* [Task details]: Copy out each line of the data that includes the string "down".

* [Given records]:
____________________
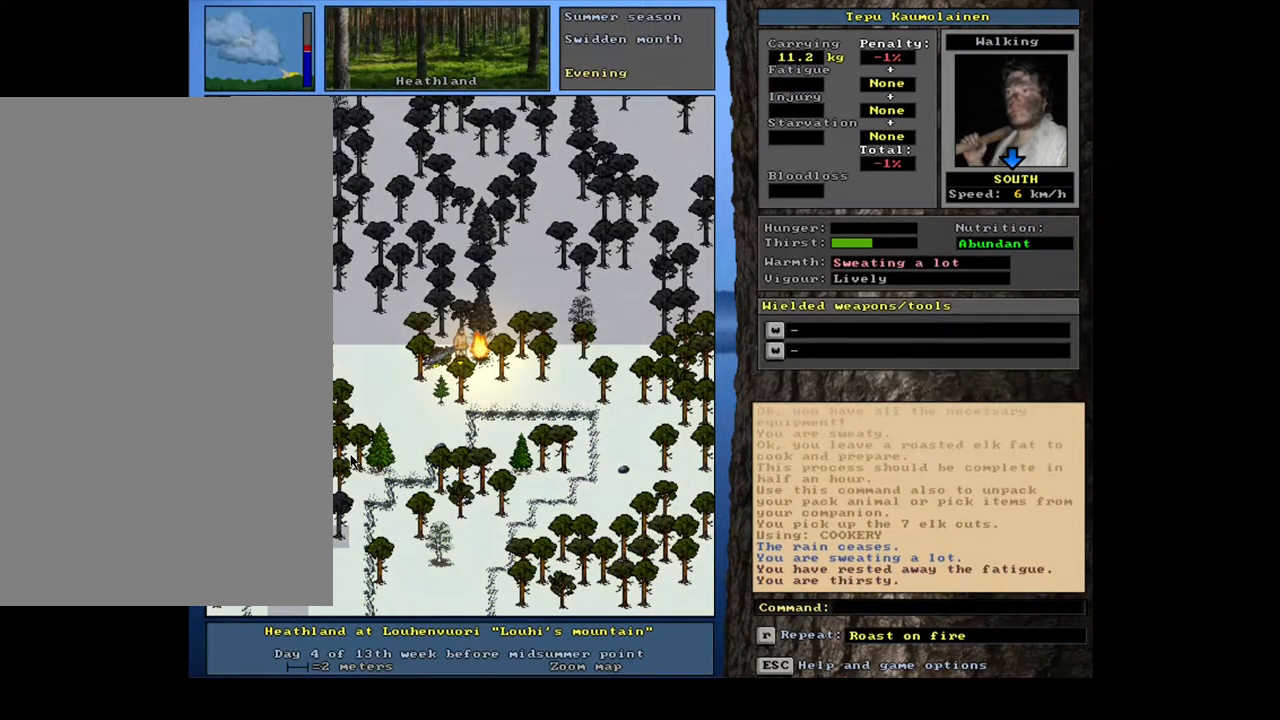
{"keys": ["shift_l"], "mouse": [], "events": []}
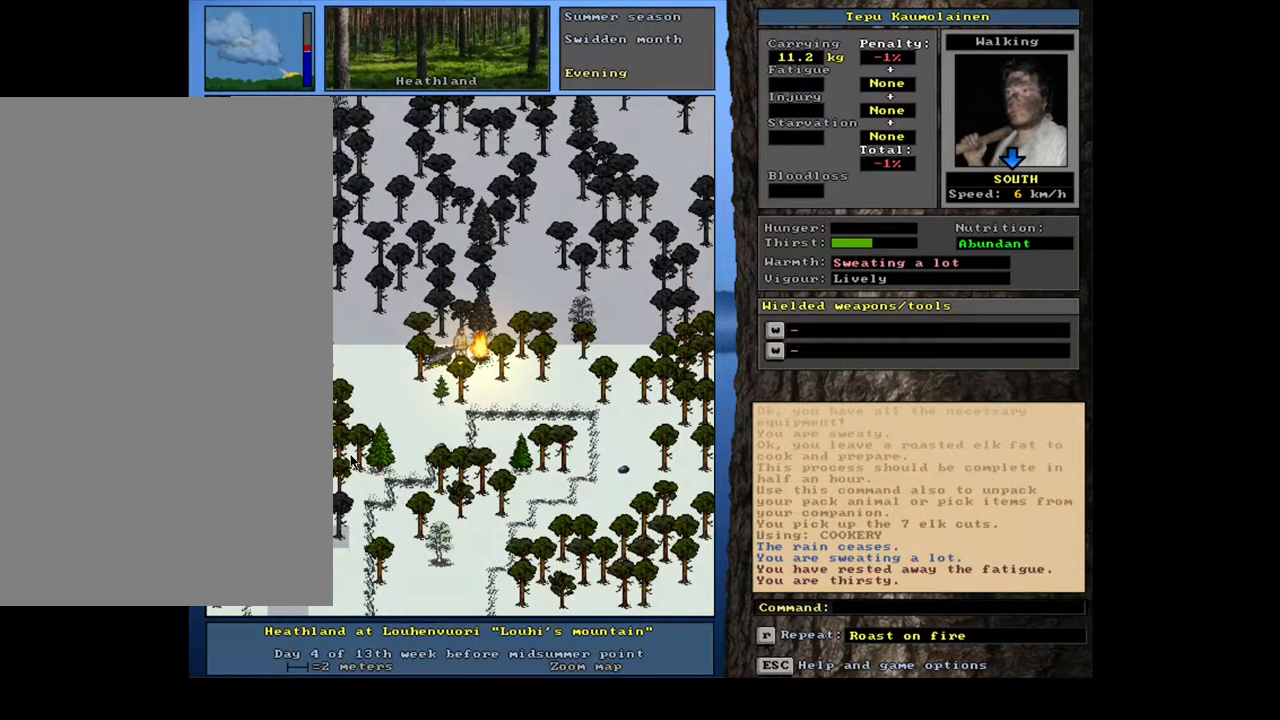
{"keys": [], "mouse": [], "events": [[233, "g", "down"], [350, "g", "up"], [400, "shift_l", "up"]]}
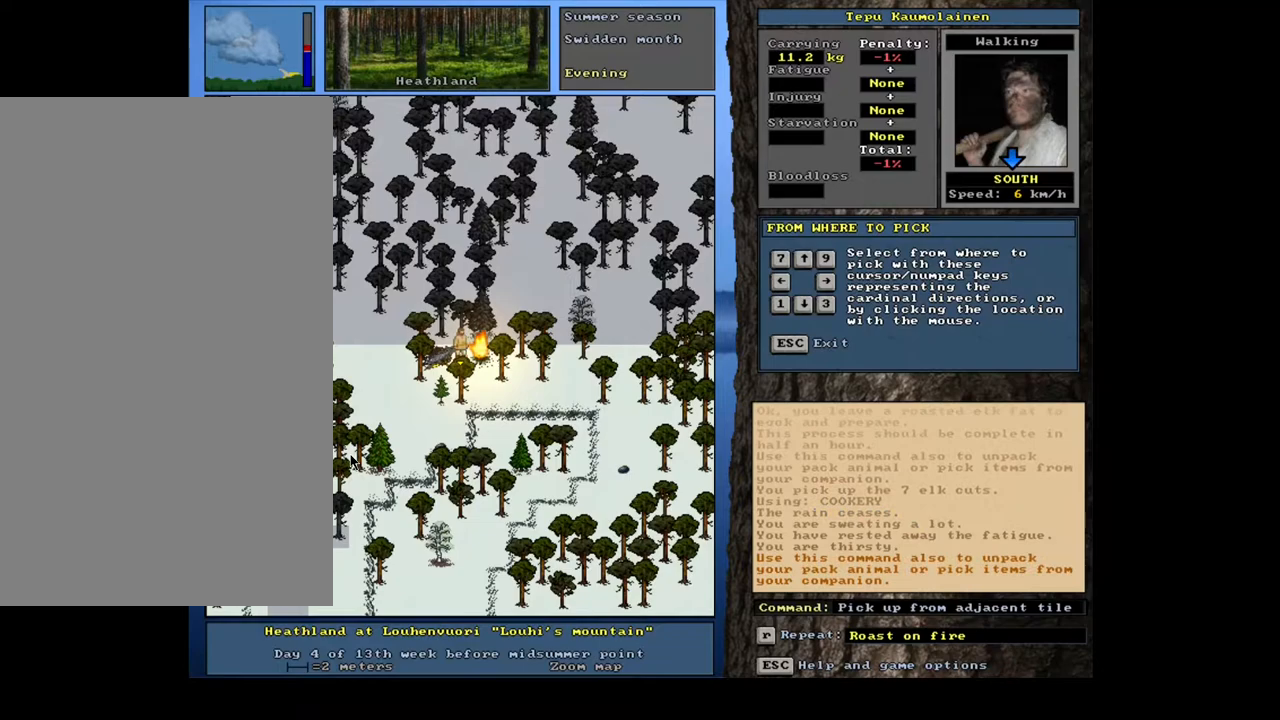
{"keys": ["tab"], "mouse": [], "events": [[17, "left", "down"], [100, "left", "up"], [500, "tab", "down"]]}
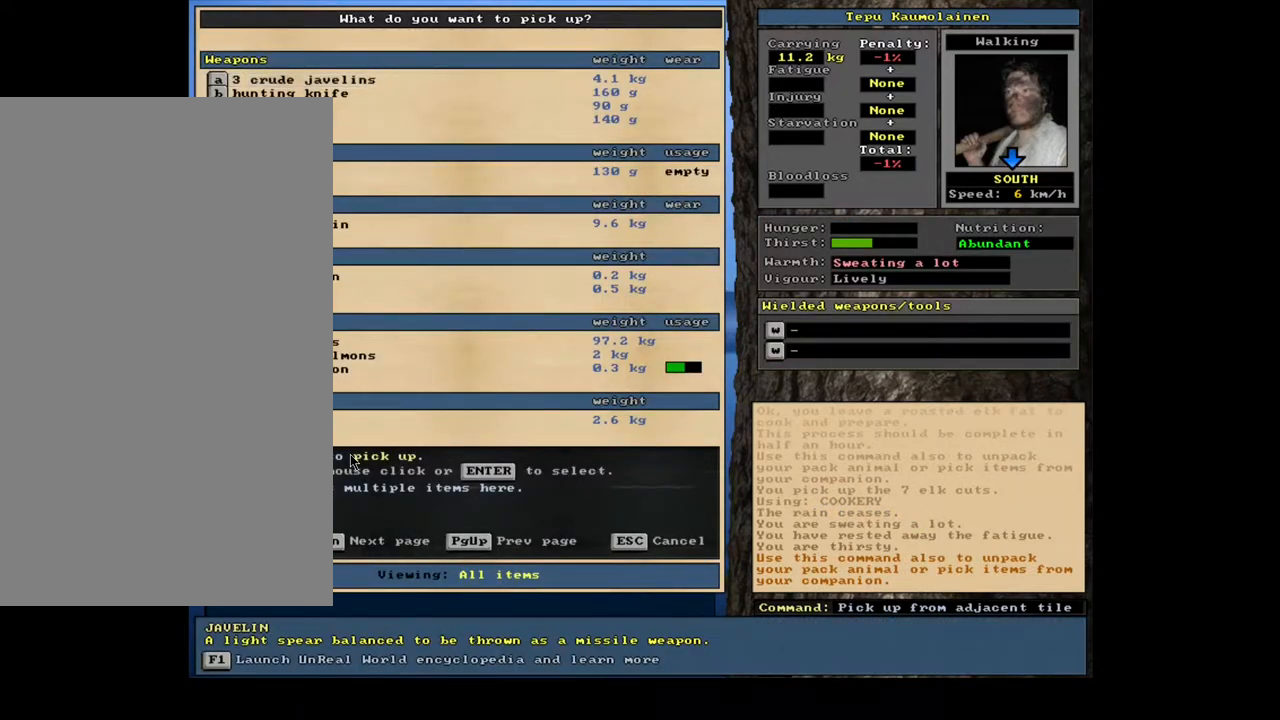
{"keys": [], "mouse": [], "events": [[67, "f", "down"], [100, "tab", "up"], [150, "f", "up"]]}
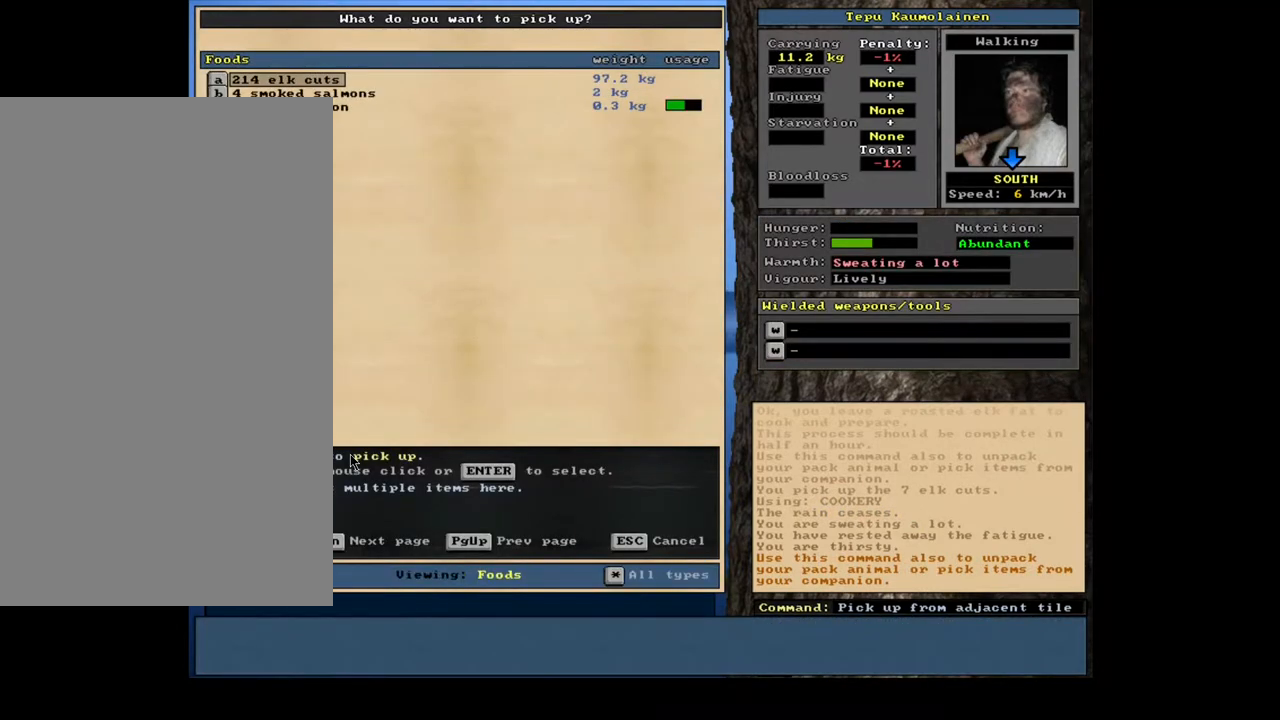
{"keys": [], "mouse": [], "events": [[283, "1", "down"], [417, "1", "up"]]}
____________________
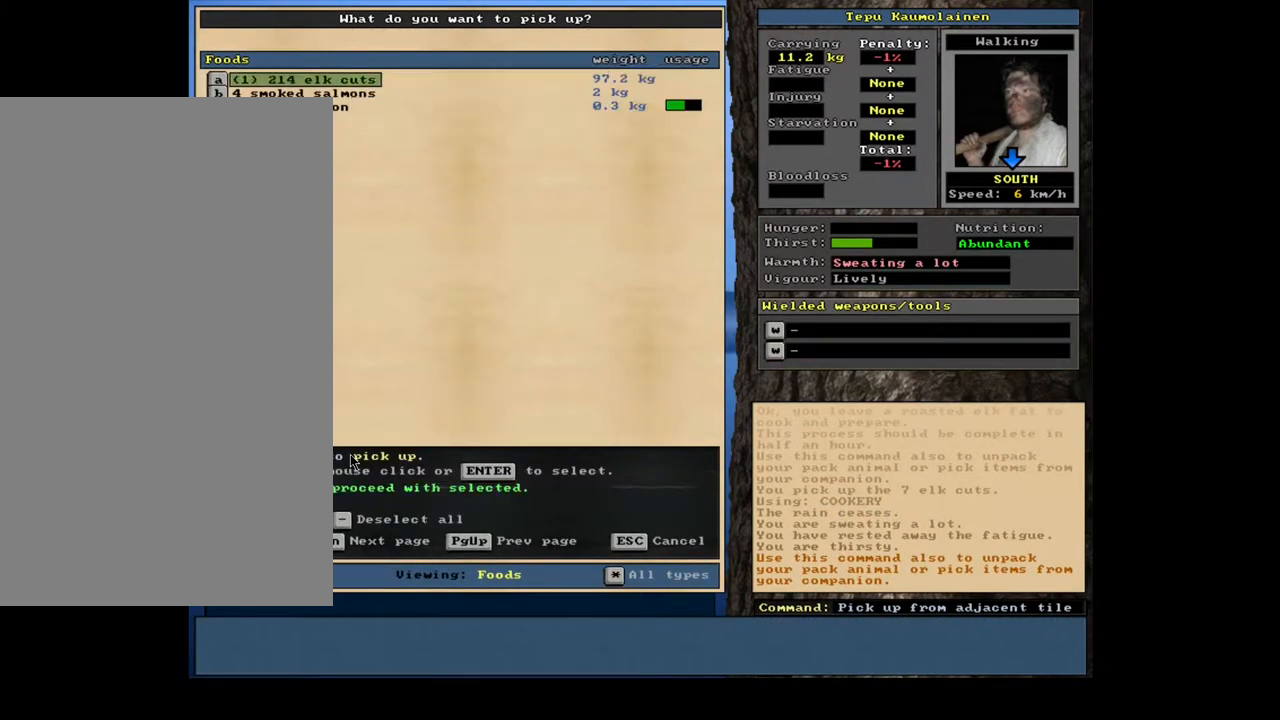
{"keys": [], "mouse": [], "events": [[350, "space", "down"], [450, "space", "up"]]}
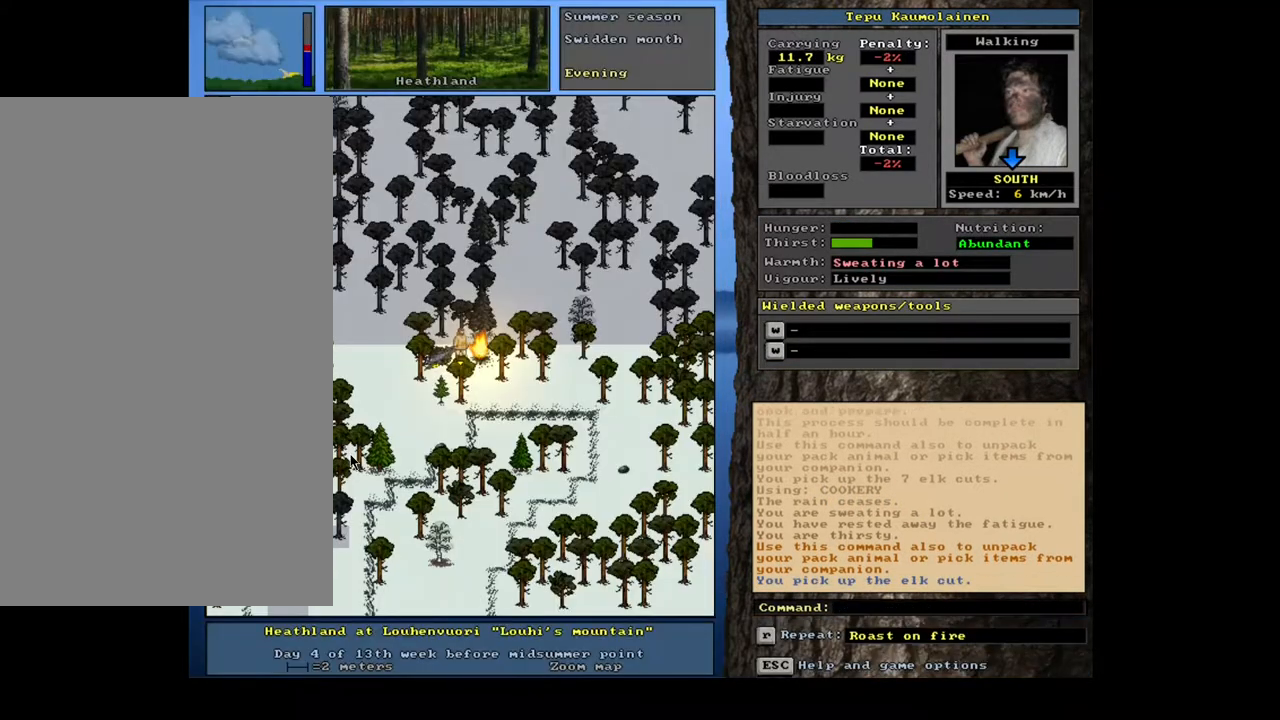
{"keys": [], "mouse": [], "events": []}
____________________
* [Exercise output]:
{"keys": [], "mouse": [], "events": [[233, "g", "down"], [350, "g", "up"], [400, "shift_l", "up"]]}
{"keys": ["tab"], "mouse": [], "events": [[17, "left", "down"], [100, "left", "up"], [500, "tab", "down"]]}
{"keys": [], "mouse": [], "events": [[67, "f", "down"], [100, "tab", "up"], [150, "f", "up"]]}
{"keys": [], "mouse": [], "events": [[283, "1", "down"], [417, "1", "up"]]}
{"keys": [], "mouse": [], "events": [[350, "space", "down"], [450, "space", "up"]]}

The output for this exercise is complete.